Negli ambienti finanziari si parla sempre più dell’imminenza di un crollo dei titoli finanziari. Lo chiamano un “Minsky Moment”, a indicare un crollo improvviso e significativo dei valori dei titoli finanziari (asset) al termine di una lunga fase di crescita. La rete dei banchieri e degli “esperti” finanziari al servizio della lobby dei cambiamenti climatici, come Mark Carney o Michael Bloomberg, vorrebbero farci credere che stavolta il fattore scatenante sarà un crollo dei valori gonfiati delle riserve di combustibile fossile, che loro stessi pianificano di svalutare con una guerra finanziaria e propagandistica contro gli investimenti in quel settore. Ma il vero colpevole è la grande abbuffata speculativa dell’economia finanziaria.
In questo senso, Lance Roberts ha contribuito a fare chiarezza sulla teoria di Hyman Minsky in un recente articolo su Zero Hedge. Roberts fa notare che Minsky riteneva che responsabile non sarebbe stata l’inflazione o la sopravvalutazione dei prezzi degli input della produzione (compresi i salari), ma che piuttosto “gli eccessi generati da attività speculative spregiudicate lungo estesi periodi di speculazione al rialzo, se questi durano abbastanza, condurranno successivamente ad una crisi. E più la speculazione si protrae, più grave sarà la crisi”.

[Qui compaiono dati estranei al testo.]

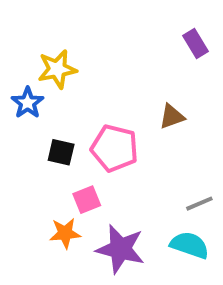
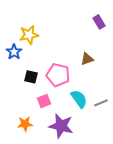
orange star: (65, 233) -> (25, 124), moved
cyan semicircle: (190, 245) -> (79, 99), moved, turned 36

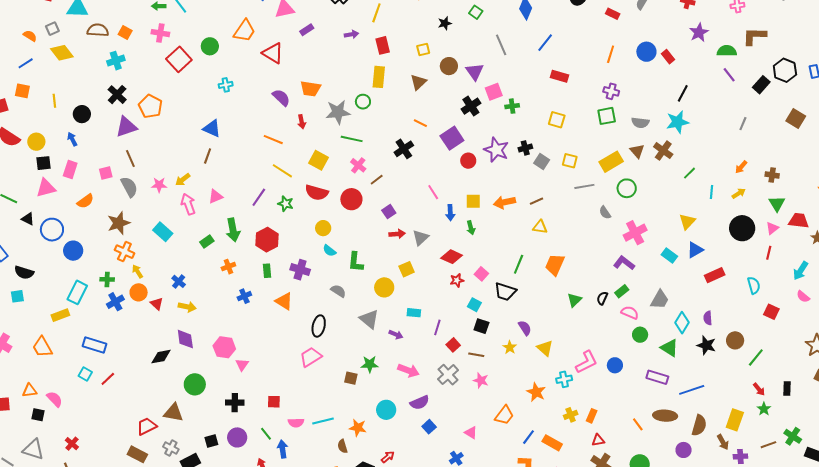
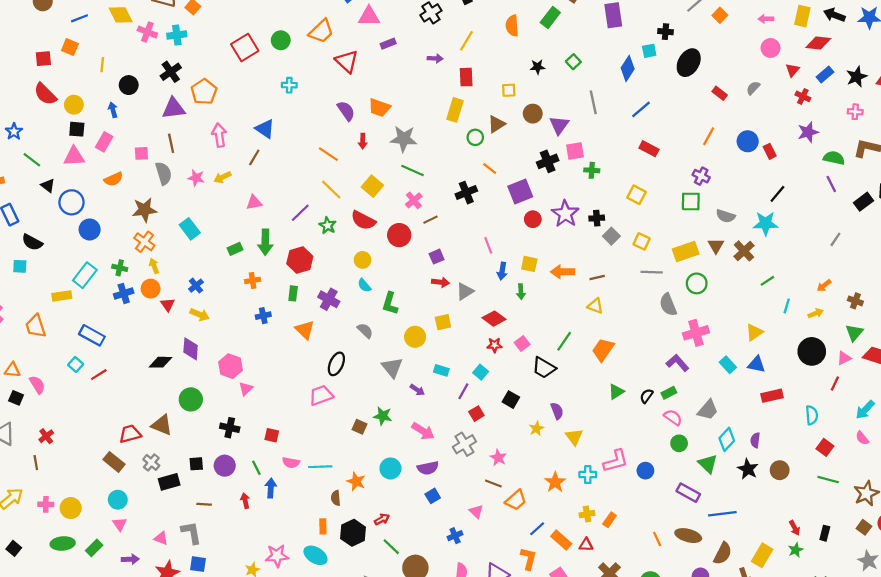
pink cross: (160, 33) -> (147, 32), moved
green circle: (363, 102) -> (475, 137), moved
pink arrow: (188, 204) -> (219, 135), moved
gray semicircle: (605, 213) -> (668, 305), size x1.5
blue triangle: (695, 250) -> (756, 364), turned 30
cyan square: (474, 305) -> (481, 372), moved
brown line: (476, 355) -> (493, 484), moved
green line: (756, 357) -> (828, 480), moved, turned 54
red triangle: (598, 440) -> (586, 545), moved

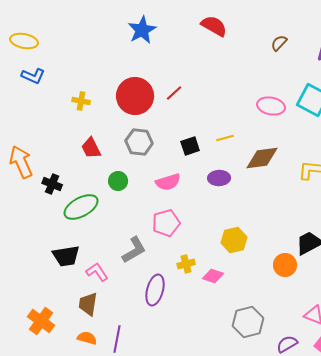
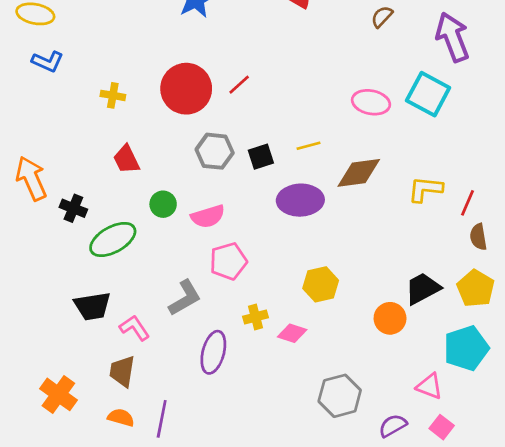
gray hexagon: (139, 142) -> (215, 151), moved
purple ellipse: (219, 178) -> (300, 200), size x1.5
pink semicircle: (168, 182) -> (208, 216), moved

Roberts cita un libro pubblicato nel 2009 dal docente dell’Università Johns Hopkins Robert Barbera, intitolato “Il costo del capitalismo”, che analizza i cinque grandi crolli succedutisi dal 1991: la recessione degli anni Novanta (“ampiamente provocata dalla crisi delle casse di risparmio americane”), il crollo di “Japan Inc.” dopo il crac azionario del 1990, la crisi asiatica della metà di quel decennio, il fenomenale ciclo boom/bust dei titoli tecnologici all’inizio del millennio e l’ascesa e il crollo senza precedenti dell’immobiliare residenziale nel 2007-2008.

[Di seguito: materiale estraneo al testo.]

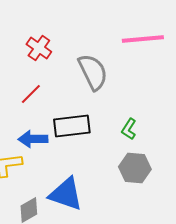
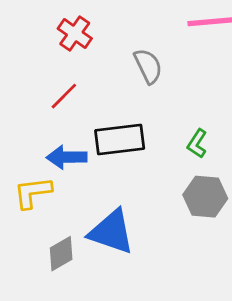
gray semicircle: (93, 72) -> (148, 66), size x0.7

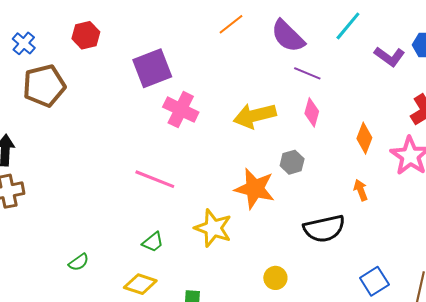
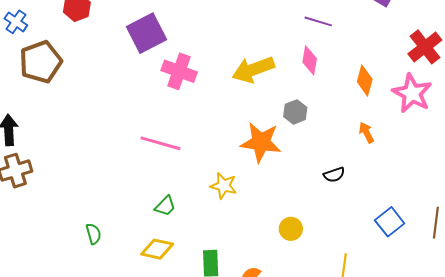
purple line: (307, 73) -> (318, 21), moved
yellow star: (213, 228) -> (224, 186), size x0.7
black semicircle: (324, 229) -> (334, 175), size x0.5
green semicircle: (79, 262) -> (93, 234), turned -65

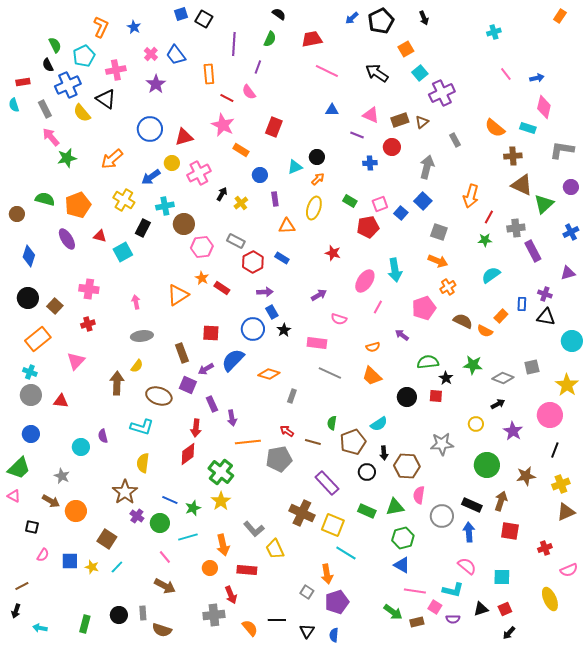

“Tutti e cinque gli episodi portarono a recessioni globali o regionali”, ha scritto Barbera. “In nessun caso v’era stata prima un’accelerazione significativa dei prezzi generali e dei salari. In tutti i casi, un boom di investimenti e una crescita dei titoli relativi avevano portato a valori improbabili, per poi collassare. Dal 1945 al 1985 non si ebbero recessioni causate dall’instabilità degli investimenti spinti dalla speculazione finanziaria – e dal 1985, non se n’è avuta una che non sia stata causata da questi fattori”.
Ciò indica chiaramente gli effetti disastrosi dell’abbandono del sistema di Bretton Woods, quindi della separazione tra banche commerciali e d’affari, nota negli Stati Uniti come legge Glass-Steagall, ma de facto applicata in varie forme anche nella maggior parte dei Paesi europei. Oggi è urgente ripristinare quella separazione per preservare l’economia reale e i livelli di vita, lasciando che il sistema speculativo affondi. Questa è la prima delle “quattro leggi” proposte da Lyndon LaRouche.
Nonostante all’indomani della crisi del 2007-2008 il ripristino della Glass-Steagall, sollecitato dallo Schiller Institute, divenne una richiesta diffusa, i governi e le autorità finanziarie non hanno preso alcuna misura per impedire una nuova disfatta. Perciò, il nuovo crac, per quanto la “bolla verde” tenti di impedirlo, è inevitabile.